At least one match, between University of Maine student Edward Francis Prout of Hampden, whose ring name was “Knockout Jim Ryan,” and George Langley of Waterville, ended tragically in 1921 when Prout was hurled through the ring and to his death. A heartbroken Bill Fleming, renowned for running clean fights, swore he would never promote another match unless it was a benefit bout for Prout.

The Flemings occasionally rented out the Bowlodrome to political rallies. In 1920, Franklin D. Roosevelt, the Democratic vice-presidential candidate, was slated to speak, with women encouraged to attend since, for the first time, they had been granted the right to vote.

Roosevelt was replaced by fellow Democrat Bourke Cockran, who spoke at the Bowlodrome after FDR abandoned the Maine campaign trail to attend an uncle’s funeral. He lost the 1920 election, later winning four presidential terms, but never appeared publicly in Bangor. As long as Roosevelt was in office, the Chateau, along with dance halls throughout the nation, hosted a January birthday ball in the president’s honor.

Many years later, during his 2000 presidential campaign, Ralph Nader brought national politics back to the building, speaking in the Chateau Ballroom at the Maine Green Independent Party’s first state convention. More than 450 attended.

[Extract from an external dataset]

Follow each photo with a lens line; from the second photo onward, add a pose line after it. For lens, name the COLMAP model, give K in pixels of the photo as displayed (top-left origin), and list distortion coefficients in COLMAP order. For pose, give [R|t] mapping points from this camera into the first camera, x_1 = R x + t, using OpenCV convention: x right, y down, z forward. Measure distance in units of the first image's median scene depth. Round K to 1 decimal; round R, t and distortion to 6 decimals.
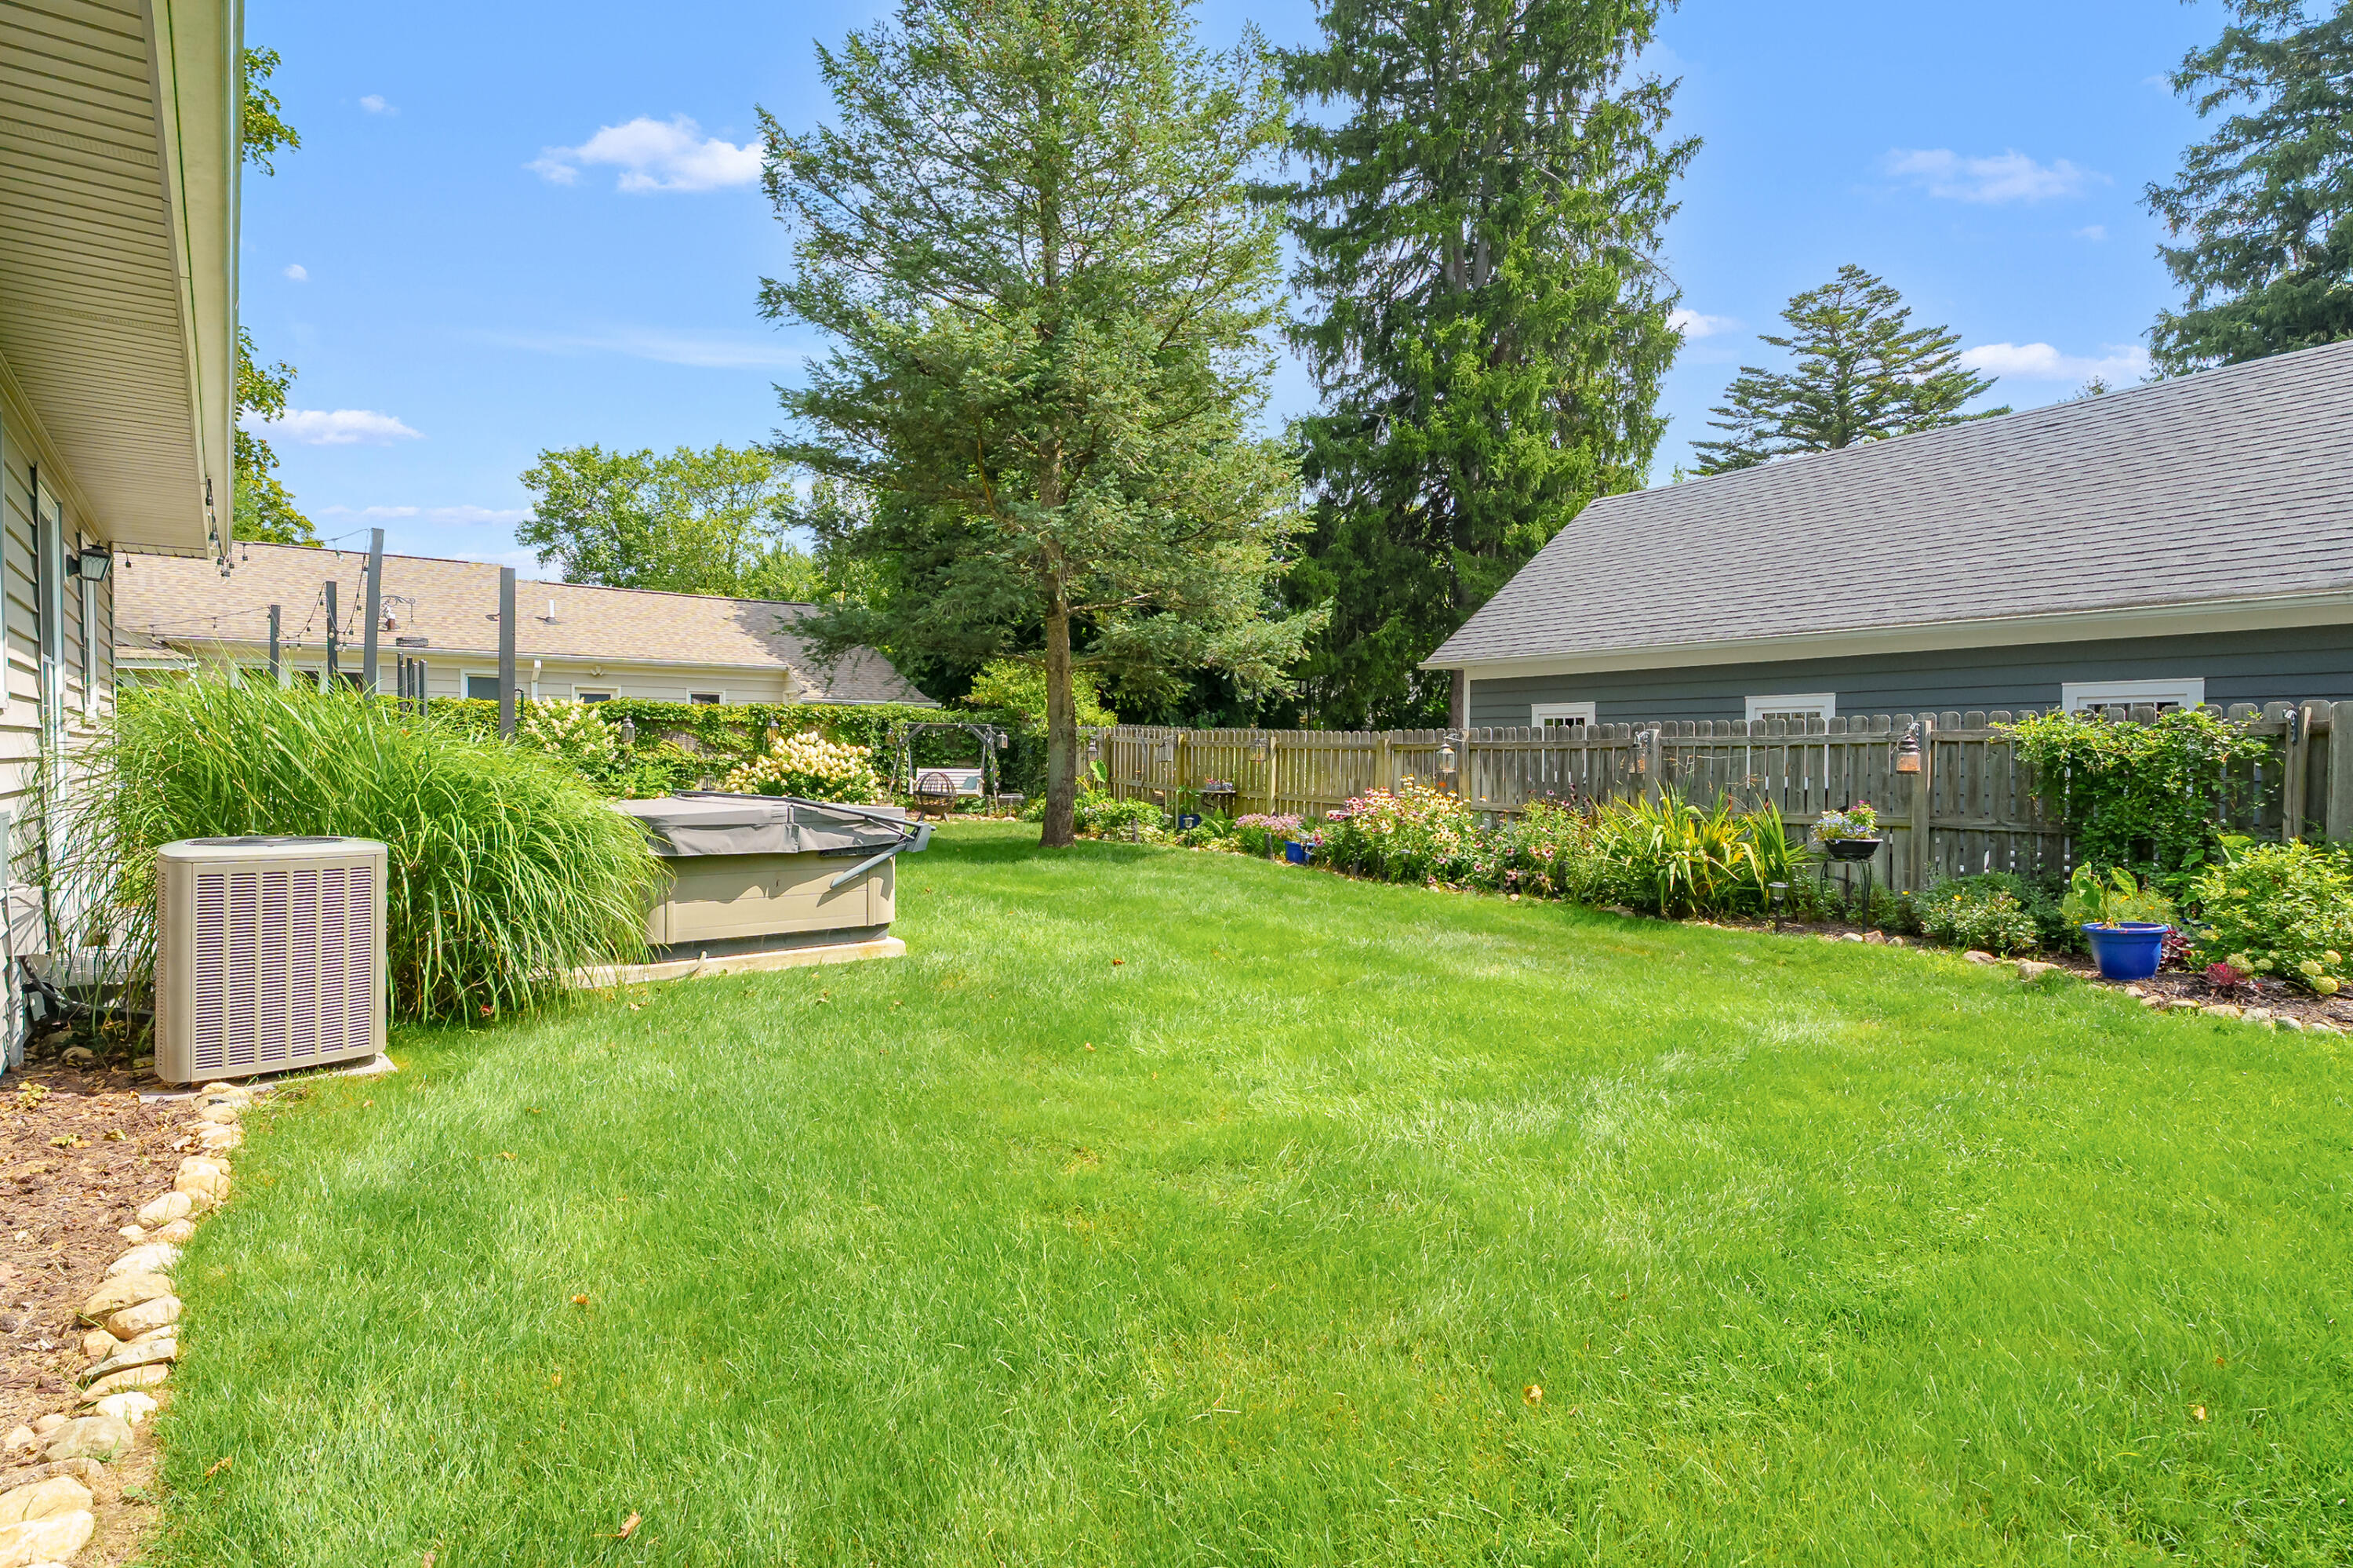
lens RADIAL K [[1257.2, 0, 1169.1], [0, 1257.2, 776.2], [0, 0, 1]] dist [-0.005277, -0.002164]
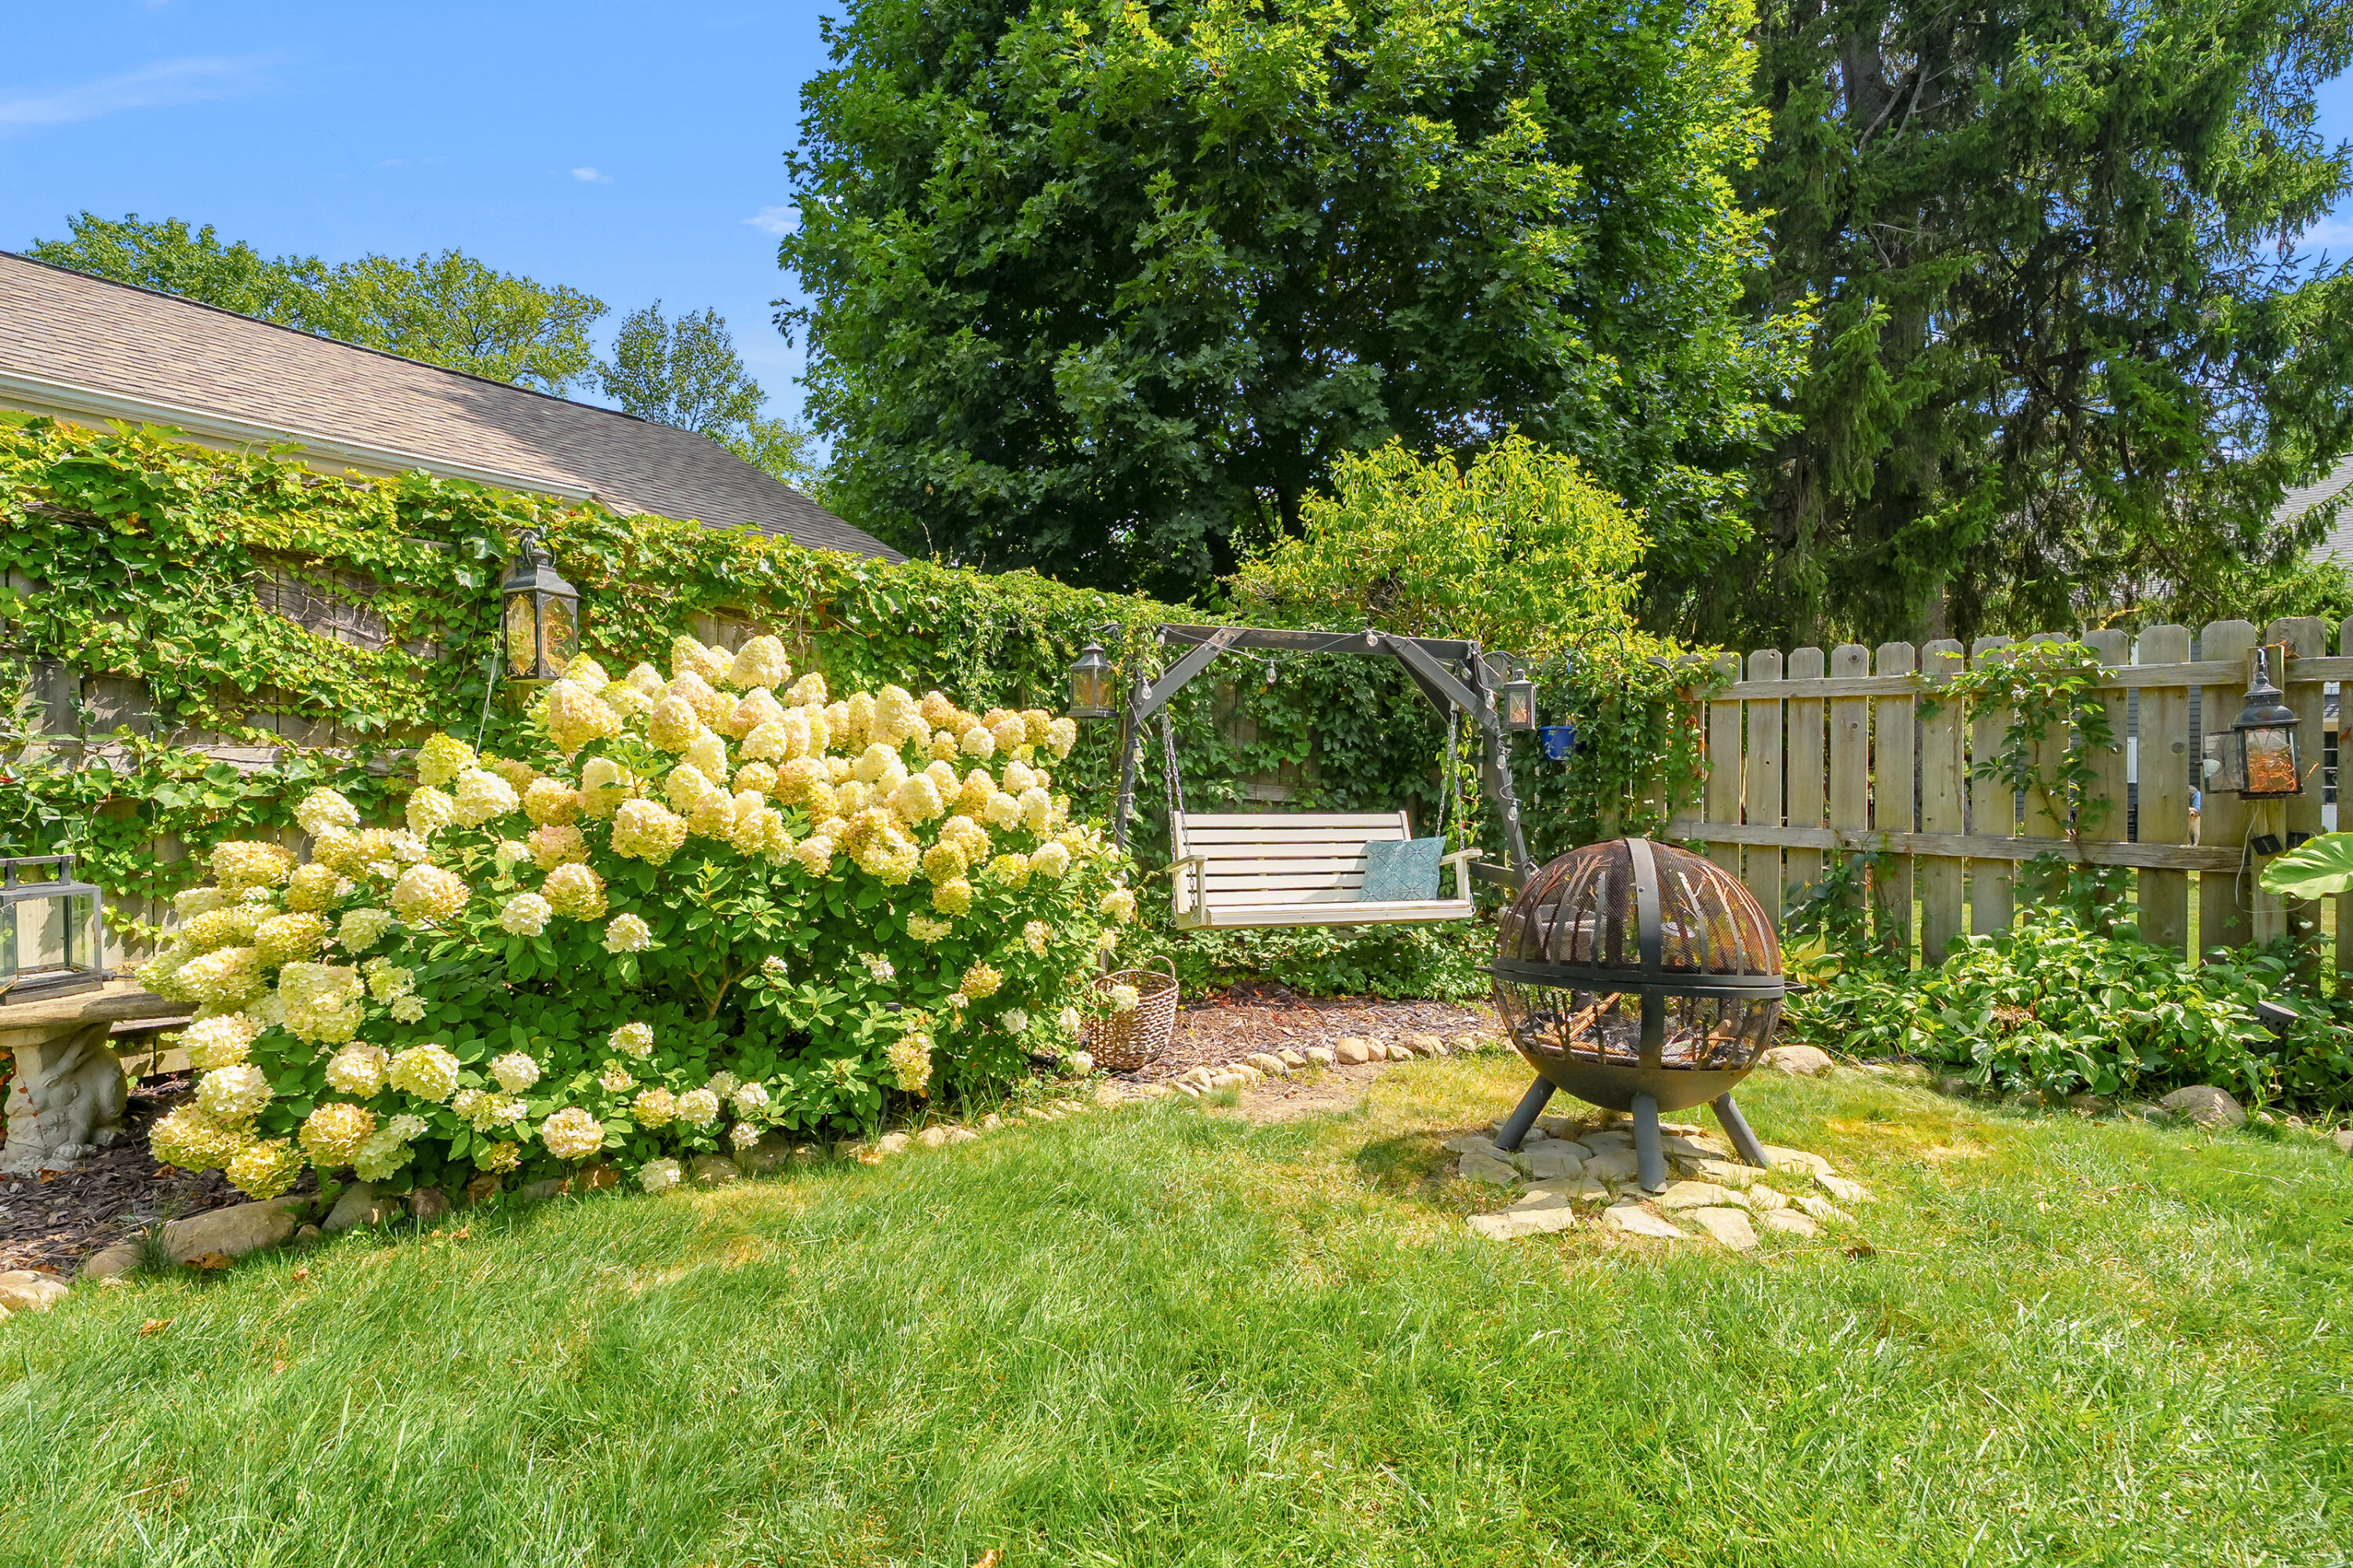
lens RADIAL K [[1069.3, 0, 1156.0], [0, 1069.3, 788.7], [0, 0, 1]] dist [-0.003829, 0.001651]
pose [[0.979724, -0.006892, 0.200236, -0.266218], [0.008799, 0.999924, -0.008633, -0.009037], [-0.200161, 0.010220, 0.979710, 0.851995]]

Norumbega Hall, now filled again with Chateau Ballroom activities, the Hammond Street Senior Center Fitness Facility on the middle floor, and the University of Maine Museum of Art beneath that facility, is bursting with activity – not, this time around, with rattling bowling pins and sweet orchestral music, but with the clear vision of people who have rejuvenated a long-forgotten urban landmark.